Vote for Cyril Ramaphosa and you get Ace Magashule
You should have seen Ace Magashule on Saturday. He was indignant. He was angry. Like someone to whom a grave wrong has been done. He nearly frothed at the mouth.
Magashule, the ANC’s discredited, scandal-soaked secretary-general, stood in front of television cameras and claimed that state organs are being used to fight internal ANC battles.
He said both his phone and that of his deputy, Jessie Duarte, were tapped.
He did not offer any evidence for this, of course, or tell us to what end this was being done.
Right behind Magashule as he whined and whinged was a man wearing a white ANC cap.
As Magashule claimed he knew his phone was being tapped the man pulled his cap further down over his face.
He was right to do so because he knew that Magashule merely had to turn around to him to be told that he was talking utter nonsense.

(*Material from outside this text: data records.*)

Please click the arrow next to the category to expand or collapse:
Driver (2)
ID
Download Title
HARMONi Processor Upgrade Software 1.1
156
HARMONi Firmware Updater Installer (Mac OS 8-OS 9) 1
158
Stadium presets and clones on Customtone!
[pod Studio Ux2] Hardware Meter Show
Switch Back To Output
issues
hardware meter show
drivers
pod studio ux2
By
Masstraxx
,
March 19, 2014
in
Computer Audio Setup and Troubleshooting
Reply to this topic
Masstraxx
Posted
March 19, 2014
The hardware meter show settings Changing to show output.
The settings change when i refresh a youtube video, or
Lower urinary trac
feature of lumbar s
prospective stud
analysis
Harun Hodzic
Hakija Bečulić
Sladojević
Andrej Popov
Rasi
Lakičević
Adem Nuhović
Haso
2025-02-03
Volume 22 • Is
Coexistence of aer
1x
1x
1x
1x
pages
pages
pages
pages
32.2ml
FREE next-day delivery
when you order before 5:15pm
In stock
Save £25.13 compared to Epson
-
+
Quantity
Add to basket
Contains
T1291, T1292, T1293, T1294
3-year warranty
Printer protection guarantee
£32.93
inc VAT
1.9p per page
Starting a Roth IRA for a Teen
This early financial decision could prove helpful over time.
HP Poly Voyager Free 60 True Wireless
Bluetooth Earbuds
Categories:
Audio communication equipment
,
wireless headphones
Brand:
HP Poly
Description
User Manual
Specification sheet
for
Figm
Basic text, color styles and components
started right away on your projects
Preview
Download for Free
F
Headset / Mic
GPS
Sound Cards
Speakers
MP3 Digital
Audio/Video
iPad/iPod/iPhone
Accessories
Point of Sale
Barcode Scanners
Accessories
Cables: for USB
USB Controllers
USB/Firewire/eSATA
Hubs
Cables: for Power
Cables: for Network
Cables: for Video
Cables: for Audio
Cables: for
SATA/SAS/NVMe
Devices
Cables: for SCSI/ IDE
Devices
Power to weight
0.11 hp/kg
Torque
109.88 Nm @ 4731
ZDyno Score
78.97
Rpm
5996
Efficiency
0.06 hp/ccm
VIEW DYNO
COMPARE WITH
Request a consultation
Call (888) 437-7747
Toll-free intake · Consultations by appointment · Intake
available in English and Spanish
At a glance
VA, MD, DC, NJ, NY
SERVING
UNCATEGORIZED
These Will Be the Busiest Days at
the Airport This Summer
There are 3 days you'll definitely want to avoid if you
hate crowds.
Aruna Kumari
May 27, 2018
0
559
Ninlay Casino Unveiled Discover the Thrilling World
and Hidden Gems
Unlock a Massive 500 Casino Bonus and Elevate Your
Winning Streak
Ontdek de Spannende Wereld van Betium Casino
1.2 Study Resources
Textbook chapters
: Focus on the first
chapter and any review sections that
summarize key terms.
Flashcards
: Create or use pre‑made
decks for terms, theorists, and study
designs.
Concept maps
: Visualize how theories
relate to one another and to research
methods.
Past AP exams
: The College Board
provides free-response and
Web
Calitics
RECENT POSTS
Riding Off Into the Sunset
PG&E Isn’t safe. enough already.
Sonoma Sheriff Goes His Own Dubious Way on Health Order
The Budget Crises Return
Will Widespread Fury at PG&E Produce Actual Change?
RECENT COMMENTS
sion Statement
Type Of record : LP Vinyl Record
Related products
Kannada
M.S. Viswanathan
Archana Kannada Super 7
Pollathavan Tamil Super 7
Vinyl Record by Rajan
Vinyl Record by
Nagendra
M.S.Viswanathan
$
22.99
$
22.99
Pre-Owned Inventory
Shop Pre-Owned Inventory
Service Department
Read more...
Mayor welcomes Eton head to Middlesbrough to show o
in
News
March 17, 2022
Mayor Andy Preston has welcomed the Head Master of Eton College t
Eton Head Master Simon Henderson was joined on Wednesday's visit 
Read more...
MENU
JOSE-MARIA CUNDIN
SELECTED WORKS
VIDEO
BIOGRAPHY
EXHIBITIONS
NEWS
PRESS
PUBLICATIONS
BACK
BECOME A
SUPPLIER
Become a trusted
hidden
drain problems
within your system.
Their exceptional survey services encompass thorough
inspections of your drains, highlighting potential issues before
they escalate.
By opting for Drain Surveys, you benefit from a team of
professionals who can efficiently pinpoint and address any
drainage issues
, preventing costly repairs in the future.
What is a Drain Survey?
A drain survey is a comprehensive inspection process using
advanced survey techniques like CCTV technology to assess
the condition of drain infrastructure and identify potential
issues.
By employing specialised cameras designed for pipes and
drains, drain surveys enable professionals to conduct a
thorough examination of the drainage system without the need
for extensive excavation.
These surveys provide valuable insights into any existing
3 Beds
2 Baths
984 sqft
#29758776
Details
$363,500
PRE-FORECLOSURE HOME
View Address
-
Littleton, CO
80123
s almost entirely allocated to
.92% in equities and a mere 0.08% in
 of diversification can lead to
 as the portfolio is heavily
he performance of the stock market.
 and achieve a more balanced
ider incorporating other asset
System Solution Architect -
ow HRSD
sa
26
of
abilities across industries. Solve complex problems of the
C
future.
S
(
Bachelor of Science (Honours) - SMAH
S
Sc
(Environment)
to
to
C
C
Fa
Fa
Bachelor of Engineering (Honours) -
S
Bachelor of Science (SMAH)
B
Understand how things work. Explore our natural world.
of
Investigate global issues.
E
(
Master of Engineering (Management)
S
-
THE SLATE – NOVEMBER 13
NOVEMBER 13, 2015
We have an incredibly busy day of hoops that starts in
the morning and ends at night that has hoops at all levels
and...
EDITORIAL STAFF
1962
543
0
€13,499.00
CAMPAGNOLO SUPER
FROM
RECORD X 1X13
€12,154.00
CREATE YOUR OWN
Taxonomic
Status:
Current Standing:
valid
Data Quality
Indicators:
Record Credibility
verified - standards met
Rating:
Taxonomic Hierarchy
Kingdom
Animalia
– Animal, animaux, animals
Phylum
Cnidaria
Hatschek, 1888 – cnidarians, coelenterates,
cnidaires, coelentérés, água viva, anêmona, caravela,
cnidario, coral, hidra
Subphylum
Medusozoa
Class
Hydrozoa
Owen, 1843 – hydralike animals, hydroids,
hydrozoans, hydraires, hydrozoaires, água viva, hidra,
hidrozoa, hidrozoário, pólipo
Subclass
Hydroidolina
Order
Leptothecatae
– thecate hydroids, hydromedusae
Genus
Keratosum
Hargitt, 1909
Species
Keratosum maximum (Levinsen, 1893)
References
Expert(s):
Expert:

The man standing behind Magashule was David Mahlobo, the political lightweight plucked by former president Jacob Zuma from obscurity in Mpumalanga five years ago and handed the delicate job of state security minister.
We now know why Mahlobo was chosen by Zuma.
In March, President Cyril Ramaphosa released the findings of his high-level review of the intelligence agencies and we learnt that elements of the State Security Agency were “repurposed” and used to fight ANC factional battles.
The review said that former state security ministers Siyabonga Cwele and Mahlobo, and others, were complicit in what the panel described as “executive overspill in the last decade or so”.
Let’s break that down: these people were using intelligence agency slush funds, personnel and equipment as their own personal fiefdom.
They were running a private spying agency. Did Magashule say a word? No.
Now it is all unravelling, and the likes of Magashule – who has since 2009 used his premiership of the Free State and his leadership of the ANC in that province to defend Zuma – are feeling the heat.
Law enforcement agencies are sniffing around the many deals that Magashule oversaw for his cronies.
That is why he is now claiming harassment by the law enforcement agencies.
The truth is that there is no harassment here.
Magashule is running a Zuma-style victimhood campaign to stay out of jail.
The heat is on.
Think of the unravelling of the Zuma-era thieving project over the past year of Ramaphosa’s tenure.
The intelligence agencies have been freed of the malign grip of the likes of Mahlobo.
Last week, Ramaphosa fired two former deputy heads of the National Prosecuting Authority who were responsible for the lack of prosecutions on key cases.
That clean-up continues and is cemented by the appointment of Shamila Batohi to the top post at the NPA.
Tom Moyane has been fired from Sars.
Similar clean-ups are taking place at state-owned agencies,
Now it is all unravelling and the likes of Ace Magashule are feeling the heat
It must be a terrifying time for the Zuma-Gupta gang as, one by one, their carefully laid out dominoes fall.
Last Friday, it was reported that Magashule said he wants EFF leader Julius Malema to return to the ANC.
“I love Julius. I am talking to him to return home,” Magashule said. Why?
Magashule and his lieutenants are trying to enlist Malema – who has also had problems with agencies such as Sars and still has not appeared in court on allegations of corruption in Limpopo – to bolster their fight-back campaign within the ANC.
Malema should not fall for it.
All this, of course, plays into the calls by many, such as the Economist magazine last week, for voters to endorse Ramaphosa on May 8 by voting for the ANC.
Many voters balk at this: who in his right mind wants to vote for the party of Magashule and Zuma? That is who you end up voting for when you vote for Ramaphosa.
Yet one knows that Magashule is terrified of the Ramaphosa clean up.
The entire Magashule-Zuma faction of the ANC is in meltdown because its project to dismantle our institutions of accountability and of state has been frustrated and is being demolished.
We know that an emboldened Ramaphosa will continue to strengthen the institutions that will ensure that the “nine wasted years” of Zuma are reversed.
Those living overseas voted on Friday and had to face the dilemma of this two-faced ANC. Others did not and voted for other parties.
Why, after all, should the ANC’s internal problems hover so hugely over the fate of the nation?
The bulk of South Africans make their electoral choice next week. This is a week in which to reflect deeply before entering that voting station.
Our children will judge us harshly if we return the Magashules of this world to power.